Edited by SamCoin 02/24/2024 8:59 pm
|
|
Pillar of the Community
United States
876 Posts |
I find it hard to understand why so many continue to submit varieties & errors to PCGS. There capsuled coins seem to me only a status symbol of sorts, kinda like Dansco albums. I would avoid any grading service the consistently requires resubmission. Especially considering the higher cost and turnover times involved. Maybe it is time to review the hierarchy of the top graders using botched submissions as one of the criteria and not solely on popularity and resale value. Just my opinion.
|
|
Pillar of the Community
 United States
6108 Posts |
Investing in something without considering resale value seems like purposely investing in an underperforming stock instead of a known winner. But other than ANACS, which seems to get things right the first time, both NGC and PCGS suffer from issues that require more than a few resubmissions to correct things. Of the 7 reholders I have at NGC right now 4 of those are coins I am resubmitting because they got it wrong the first time I sent them in. Varieties are a specialty area which covers hundreds of coin types and their experts are only so good. It's frustrating, but given that NGC holders tend to sell at 80% of PCGS holders and ANACS even less than that, it seems like a poor financial decision to put a $500 coin in anything but a PCGS holder (the coin at the top of this thread has a PCGS guide value of $600).
And it is about popularity, but mostly related to registry collectors.

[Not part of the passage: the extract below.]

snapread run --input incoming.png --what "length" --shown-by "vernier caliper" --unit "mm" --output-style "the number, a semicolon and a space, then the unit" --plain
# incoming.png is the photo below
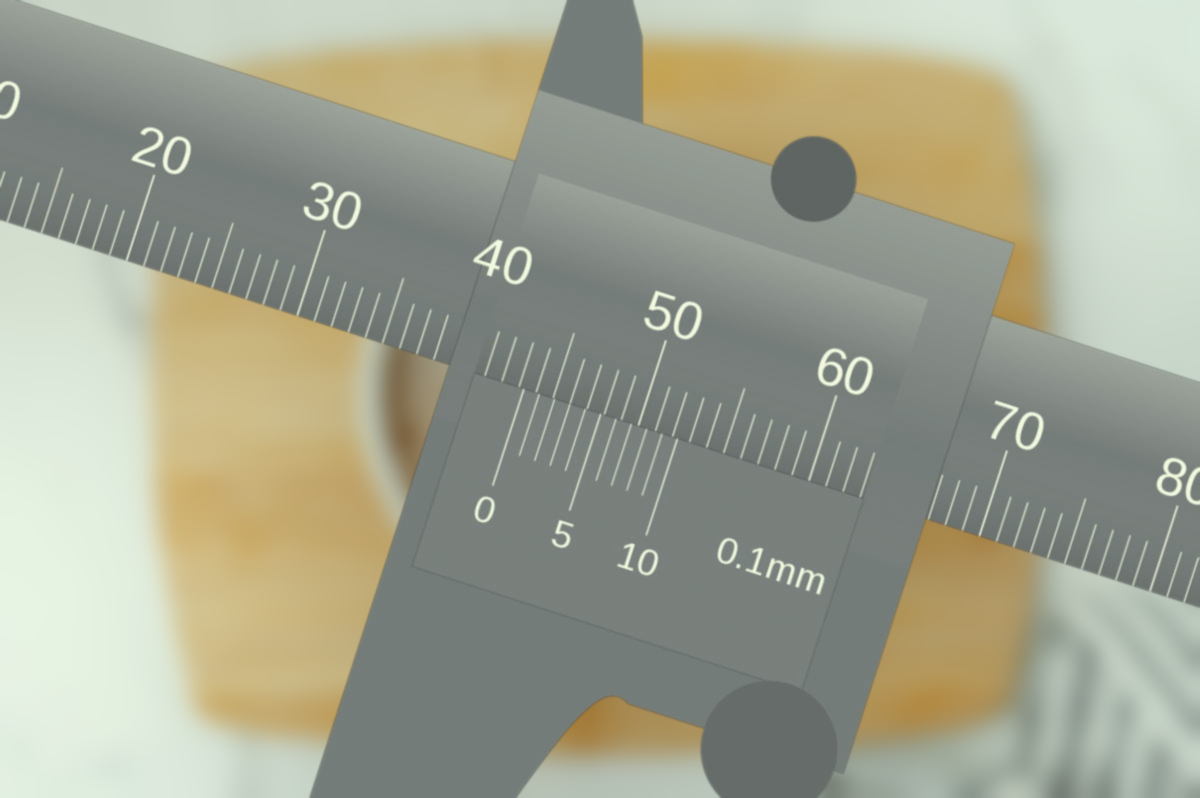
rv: 43.3; mm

People with a registry are looking for the highest grade coin they can get in each slot, and so are willing to pay more than a casual collector would who just wants the coin but doesn't "need" it. And PCGS has a little over 170,000 active registries (that is not a typo), so that's a lot of coin slots people are trying to fill.
|
|
Pillar of the Community
 United States
6464 Posts |
Let's be fair, not all of those 170,000 collectors are trying to fill every slot for all denominations, particularly with varieties. But when the populations are so tiny for some variety coins, it probably only takes a few hundred hardcore collectors with serious money to skew the numbers.